**WHAT TO DO**:
In the text on translation keys below, what does renaming a key count as?

**STUDY TEXT**:
──────

Keys are short, semantic, dotted, and grouped by surface or concern:

Prefix Covers
sync.* the closed sync-state vocabulary
lifecycle.* the closed action-lifecycle vocabulary
action.* / source.* / scope.* / risk.* ADR-0027 enum plain-language maps
card.* action-card rendering chrome
complete.* the one mutation (mark-complete) flow
receipt.* / receipts.* receipt rendering chrome
standing.* / membership.* / identity.* standing + identity surfaces
connect.* / live.* / launcher.* / demo.* mode + connection chrome
time.* / hash.* formatting helpers
nav.* / header.* / footer.* / help.* / banner.* / skip.* document chrome

Keys are stable identifiers; renaming a key is a breaking change for any downstream catalog.

t() fallback order

ICNI18n.t(key, params) resolves in this order and never throws and never returns blank:

  1. Active locale catalog has the key → use it.
  2. Else en catalog has the key → use it (this is the "translation pending" path — the member always sees real text).

──────

Dataset entries:

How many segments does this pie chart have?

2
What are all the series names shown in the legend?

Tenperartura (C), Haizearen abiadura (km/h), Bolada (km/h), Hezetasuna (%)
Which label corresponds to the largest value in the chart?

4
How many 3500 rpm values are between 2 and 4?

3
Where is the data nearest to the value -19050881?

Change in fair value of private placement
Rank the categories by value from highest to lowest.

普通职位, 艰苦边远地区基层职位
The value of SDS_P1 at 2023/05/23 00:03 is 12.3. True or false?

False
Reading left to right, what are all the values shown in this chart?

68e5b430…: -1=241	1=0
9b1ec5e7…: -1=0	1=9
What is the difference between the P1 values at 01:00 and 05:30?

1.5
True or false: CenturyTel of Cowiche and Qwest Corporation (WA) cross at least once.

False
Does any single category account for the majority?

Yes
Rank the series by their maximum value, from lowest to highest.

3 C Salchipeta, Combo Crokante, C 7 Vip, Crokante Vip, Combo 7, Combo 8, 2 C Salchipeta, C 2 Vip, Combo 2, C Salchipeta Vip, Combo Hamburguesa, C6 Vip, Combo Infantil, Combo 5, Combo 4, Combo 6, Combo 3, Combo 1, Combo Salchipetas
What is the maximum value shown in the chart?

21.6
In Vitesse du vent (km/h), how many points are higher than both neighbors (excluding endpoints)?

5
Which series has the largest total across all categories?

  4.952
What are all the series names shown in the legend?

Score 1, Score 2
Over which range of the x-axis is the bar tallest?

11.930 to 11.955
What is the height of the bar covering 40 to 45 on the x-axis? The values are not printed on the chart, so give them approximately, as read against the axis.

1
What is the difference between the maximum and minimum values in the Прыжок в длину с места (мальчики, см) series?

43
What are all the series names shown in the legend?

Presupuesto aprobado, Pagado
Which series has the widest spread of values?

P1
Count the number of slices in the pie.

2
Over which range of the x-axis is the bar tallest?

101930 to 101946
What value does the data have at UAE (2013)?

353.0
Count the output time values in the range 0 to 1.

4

──────

**SOLUTION FOR THIS EXERCISE**:
A breaking change for any downstream catalog.